If there is a sport psychologist on this site who can shed more light on this it would be helpful.
 
The worst thing in any hands-eyes coordination sport is to say "don't miss" because you will most likely miss that very shot. I saw a video by one of the best trapshooter in the world (Phil Kiner) in which he claimed that the brain does not register the "don't " part and actually trigger the miss. It's a brain thing that makes you miss.
If there is a sport psychologist on this site who can shed more light on this it would be helpful.
Yep, never think the negative. Always focus on what you want to do never on what you don't want to do, your subconscious just knows that you're focusing on it, not that it's what you don't want to do.
 
Mark Wilson says that people play at 70% of their skill level in competition compared to what they do in private practice. Not sure where he got the 70% from, but the conclusion is correct.
Well it is correct for Some People, not everyone. Some people carry that baggage. It's possible to overcome that sort of limiting attitude. Some can be satisfied with a 70% performance.
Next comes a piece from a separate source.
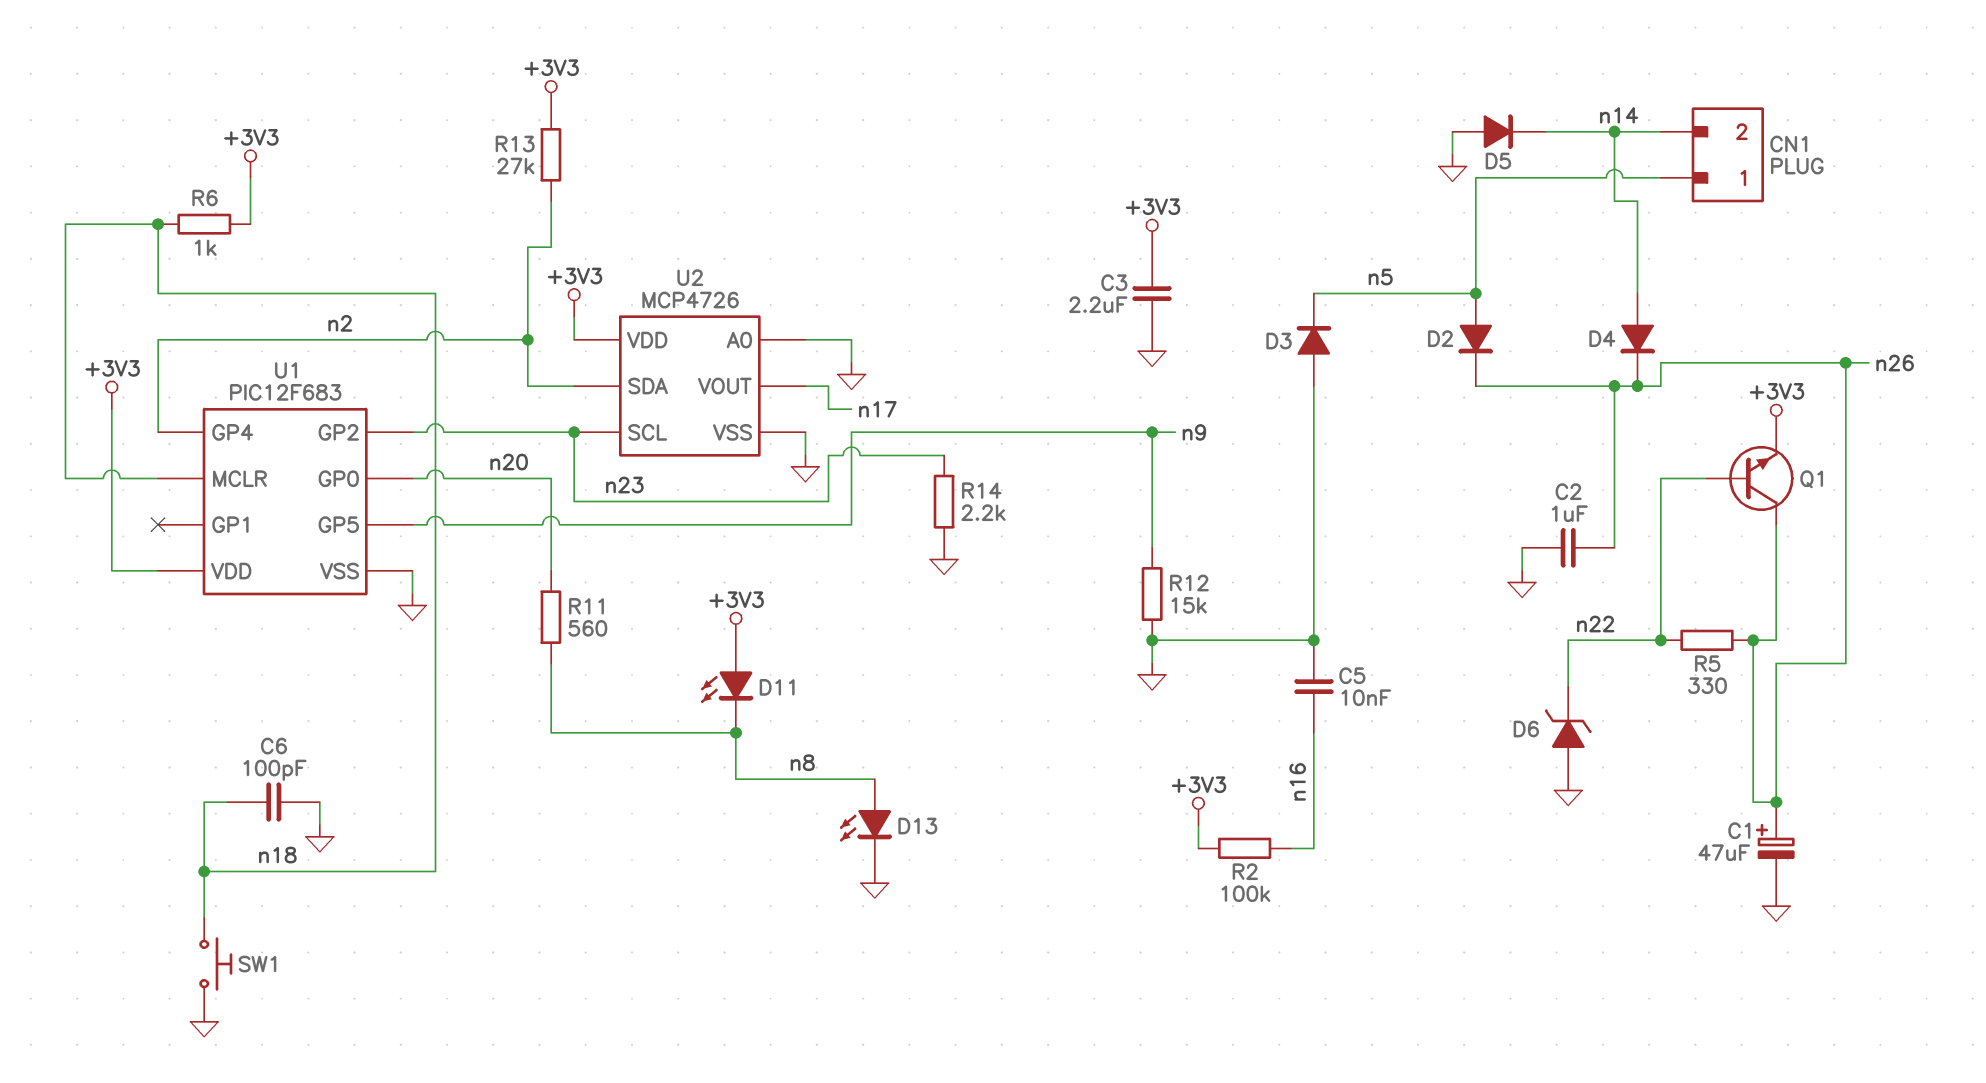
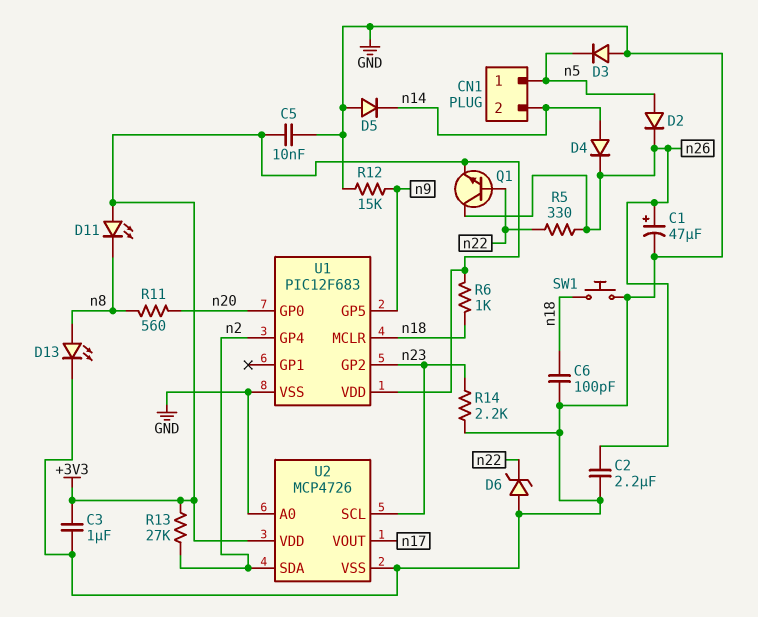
C2: 1uF (GND, n26) -> 2.2uF (GND, n26)
C3: 2.2uF (+3V3, GND) -> 1uF (+3V3, GND)
C5: 10nF (GND, n16) -> 10nF (+3V3, GND)
R2: 100k (+3V3, n16) -> none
It's much more rewarding when I can perform at 110%. Exceeding expectations starts with dropping expectations.
The fight or flight is something I can't create in practice. The deer in the headlights look is a Tell. The predator eyes tell nothing. So even when nervousness creeps in .....don't let it show. 🤷‍♂️ Any sign of weakness strengthens the opposition. NEVER show displeasure with a missed shot. Efren is my role model. Period. When he misses he scratches his head and smiles or even chuckles. 🤷‍♂️
Half the game is 85% mental. 🤷‍♂️ When playing for money my goal was to make my opponent surrender. Making him quit was more important than the money. Of course there were times when I got down to my last barrel and the self to self always got around to, "Well I have been broke monetarily a few times and I survived. So uh ? The inner Alfred E Newman says, WHAT? ME Worry?" Some of my favorite comeback memories. 🤷‍♂️ My observation and study of Cole playing one pocket for a thousand a game was entertaining and educational. Cole's game Never changed based on his money. His last barrel game was the same as his 25,000 ahead game. Perhaps better. Cole always showed up to play Harry with one barrel, or less. Figuring to get the full thousand required to play Harry with $20 nine ball the night before. I never saw Cole seek a backer. I did see him go broke a time or few. It wasn't the pressure that changed his game it was the alcohol. Alcoholism is a disease that's incredibly hard to cure. Cole tried the wagon many times but always fell off. His confession to me was, "I just need one drink to take the edge off." The nerves solution worked at first but Cole couldn't stop at just one.The big 2 day event that I performed my best in had me starting Sunday morning with 3 drinks at my table when my first match started. A beer a cup of coffee and a glass of water. The beer and coffee got a sip or two depending on how my mind felt. The water quickly became my go to and the other two were not finished. The method took me to the finals. 🤷‍♂️ worked for me.
 
Yep, never think the negative. Always focus on what you want to do never on what you don't want to do, your subconscious just knows that you're focusing on it, not that it's what you don't want to do.
I was taught that the subconscious doesnt register the don't when you think Don't Miss. Miss is all that it hears. So miss I will. If I catch myself thinking of the don't when pre shot analysis is happening, I need to replace it with a positive thought. "Don't miis" needed to be replaced with, "just make the ball." Imagine success works.